Though “Christmas from Home” marks Poppe’s debut as an independent artist, she previously release two albums — 2016’s self-produced “Songs from the Basement” and her sophomore effort, “Whirlwind.”
The latter reached No. 2 on the iTunes Pop charts, and her hit single, “Made You Miss,” peaked at No. 19 on the Hot AC Radio charts. Her sentimental ballad, “Not Losing You,” swept radio charts as well.
Poppe had auditioned for NBC’s “The Voice” prior to becoming the next “American Idol,” a place she credited with helping her grow in her art and in her business savvy.
“It was a cool experience,” Poppe said of her experience with the show, in which Lionel Richie described her as having a “storytelling voice,” Katy Perry adding she possessed a “distinctive quality” in her voice and Luke Bryan saying, “I’m not critiquing you, ’cause you got me. I’m saying yes.”
“It really helped me navigate getting thrown into the industry,” Poppe said. “Since then, I’ve gotten thicker skin. I’ve had a lot of help and support. But there definitely are people who don’t have the best interests for you. I’ve grown up pretty fast and learned quickly that you can’t trust everyone.”

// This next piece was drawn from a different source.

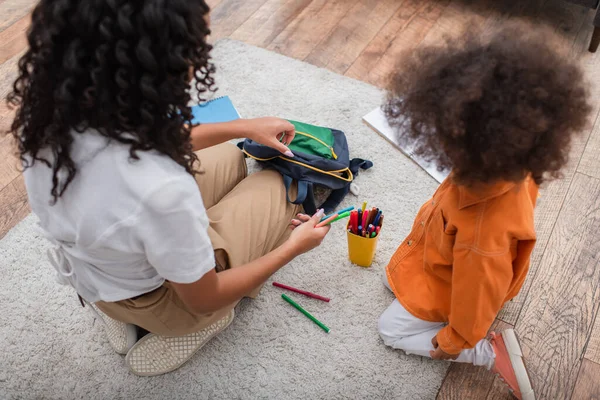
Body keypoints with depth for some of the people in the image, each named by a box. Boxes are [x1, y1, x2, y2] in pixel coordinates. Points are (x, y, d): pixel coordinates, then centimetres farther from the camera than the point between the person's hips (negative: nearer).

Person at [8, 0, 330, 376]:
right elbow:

Following her “American Idol” win, Poppe appeared on multiple TV shows, including “Jimmy Kimmel Live,” “Live! with Kelly & Ryan” and the 2018 Radio Disney Music Awards. She also performed at the Hollywood Bowl in Los Angeles, the Special Olympics and the CMA Fest in Nashville.
There is something sweet about coming home.
“I’m very thankful for all the love and support and for people coming together,” Poppe said. “I’m happy we could make this Iowa thing happen.”
Iowa Gov. Kim Reynolds’ latest restrictions to help slow the spread of COVID-19 will have little impact on the performance.
The concert will be conducted with planned safety protocols in place as recommended by state and local health officials, according to Grand Opera House Executive Director Frank McClain.
“Our interpretation of the new restrictions as they now stand is that they will not impact the Maddie Poppe concert or live stream,” McClain said. “The section on the 15-person maximum for indoor gatherings would not apply to us because the section on theaters and performance venues allows us to remain open as long as we ensure 6 feet between individuals and groups, require masks and implement other social distancing and increased hygiene practices, all of which we have been planning all along.”
Tickets will be sold in groups of two, three or four, with patrons only able to purchase seats within a selected group size. No groups larger than four will be allowed to sit together. There also will be a limit of six tickets per patron, and groups will be socially distanced.
A livestream option will be available at a later date.